Selected extract ▸

Pitt, the great British Prime Minister, was as sick and skinny a
baby as was ever seen. Pope, when a baby, would not have seemed
worth keeping alive to anybody but a loving mother.

We advise the women who have spurned the two thin babies in the
asylum to take another look at them. They may be the best two
babies in the entire lot.



A BABY CAN EDUCATE A MAN

If you will read Drummond's beautiful work "The Ascent of Man,"
you will learn that we owe to children the good that is in us.
It is the child that educates the father and mother.

If you are a solemn bachelor, gradually drying up in your selfish
life, try having a baby around for a while.

Get a despised thin one from the asylum. Get some good, kind old
woman to take care of it. Give the woman and the baby the
quietest room in your house or flat, and then watch the
improvement in your character.

You can feed the baby for the cost of one or two cocktails daily.

Your health will improve if you give up the cocktails, and watch
the effect of their substitute, milk, on the little child.

When you get up in the morning, if the hour is early, you will
find the old woman giving the baby its bath. The poor, little
thin thing will wriggle joyously in the warm water, once it gets
used to the daily bathing. Its head will be soaped first, then
sponged. It will be dried with a warm towel, and you can hit the
tin bathtub with your keys to keep it from crying while its
clothes are put on.

Data records ▸
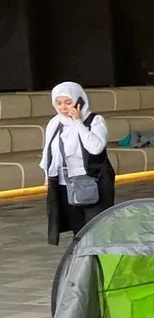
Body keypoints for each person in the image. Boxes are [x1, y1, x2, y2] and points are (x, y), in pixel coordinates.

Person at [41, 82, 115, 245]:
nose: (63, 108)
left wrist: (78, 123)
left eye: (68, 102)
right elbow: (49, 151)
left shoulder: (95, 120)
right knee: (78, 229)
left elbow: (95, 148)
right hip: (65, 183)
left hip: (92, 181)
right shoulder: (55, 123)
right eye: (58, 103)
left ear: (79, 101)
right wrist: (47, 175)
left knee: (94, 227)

...

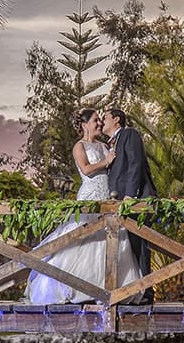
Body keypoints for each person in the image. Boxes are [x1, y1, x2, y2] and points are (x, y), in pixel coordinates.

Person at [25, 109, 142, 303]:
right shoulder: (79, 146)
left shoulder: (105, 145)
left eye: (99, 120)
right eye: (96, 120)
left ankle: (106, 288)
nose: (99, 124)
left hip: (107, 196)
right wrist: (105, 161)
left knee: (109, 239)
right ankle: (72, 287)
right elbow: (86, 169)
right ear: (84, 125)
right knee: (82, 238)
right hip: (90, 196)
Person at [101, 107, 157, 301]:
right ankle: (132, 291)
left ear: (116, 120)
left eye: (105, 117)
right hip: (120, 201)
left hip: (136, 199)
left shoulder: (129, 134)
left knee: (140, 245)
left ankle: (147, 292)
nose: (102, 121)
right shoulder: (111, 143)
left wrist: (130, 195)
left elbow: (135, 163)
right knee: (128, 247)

* * *

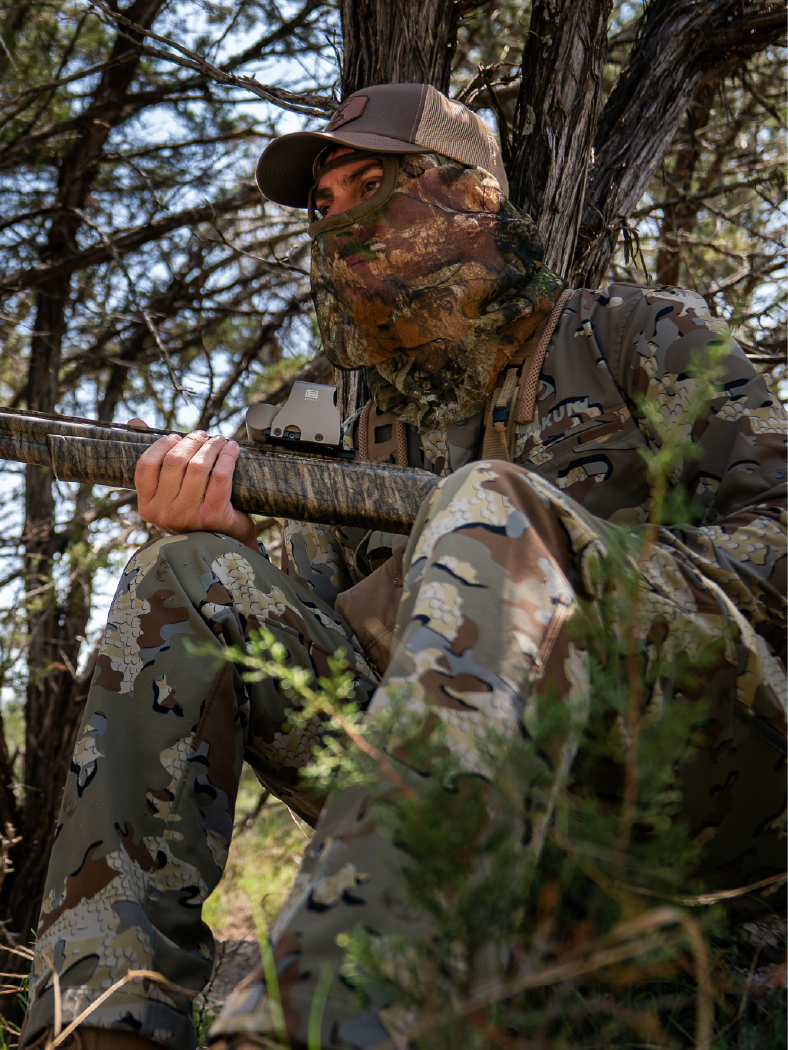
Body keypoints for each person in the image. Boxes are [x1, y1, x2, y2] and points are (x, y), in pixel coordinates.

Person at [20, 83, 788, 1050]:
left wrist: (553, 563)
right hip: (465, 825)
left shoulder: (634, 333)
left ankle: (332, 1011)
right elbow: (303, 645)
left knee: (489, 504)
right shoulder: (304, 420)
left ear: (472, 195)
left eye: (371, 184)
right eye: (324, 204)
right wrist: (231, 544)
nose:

Actions to take ▸
1. List every person the passage about babies mentions by name.
2. Resume the passage about babies after its final sentence, keeping its voice.
The material comes from a separate source, unrelated to the passage about babies.

Answers to the exercises ▸
1. Pitt, Pope, Drummond

2.
Hold the baby for a while each morning, letting its head rest on
your shoulder that its neck may not be strained. (This will give
the nurse a chance to prepare the bottle that follows the bath.)

It will get used to you after a few mornings. The first time it
shows affection for you, you will be the proudest man in your
office.

If asked to take a cocktail you will say:

"No, thank you. My cocktail money is spent to make a thin baby
fat."

If others boast of their friends, you will know that YOU have a
friend whom money cannot influence, one skinny little admirer at
home whose affection is genuine.

If a man shows delight in the love of his dog, you will say to
yourself:

"Any dog will like any man. But there are few that could get a
baby to like them in six days as that thin Jimmy likes me."

If you go home early, before the baby is put to bed, you will
find him trying to crawl along the floor, or trying to eat the
pattern in the carpet. He will look at you out of his pale,
little, blue eyes and reach his skinny arms toward you.

See if that does not make you glad that you tried the baby
experiment.

Gradually the thin body will get fatter, and the small, busy
mouth will begin a mumbling language of its own. The old nurse
will pretend to understand everything it says and will insist
that it knows your name.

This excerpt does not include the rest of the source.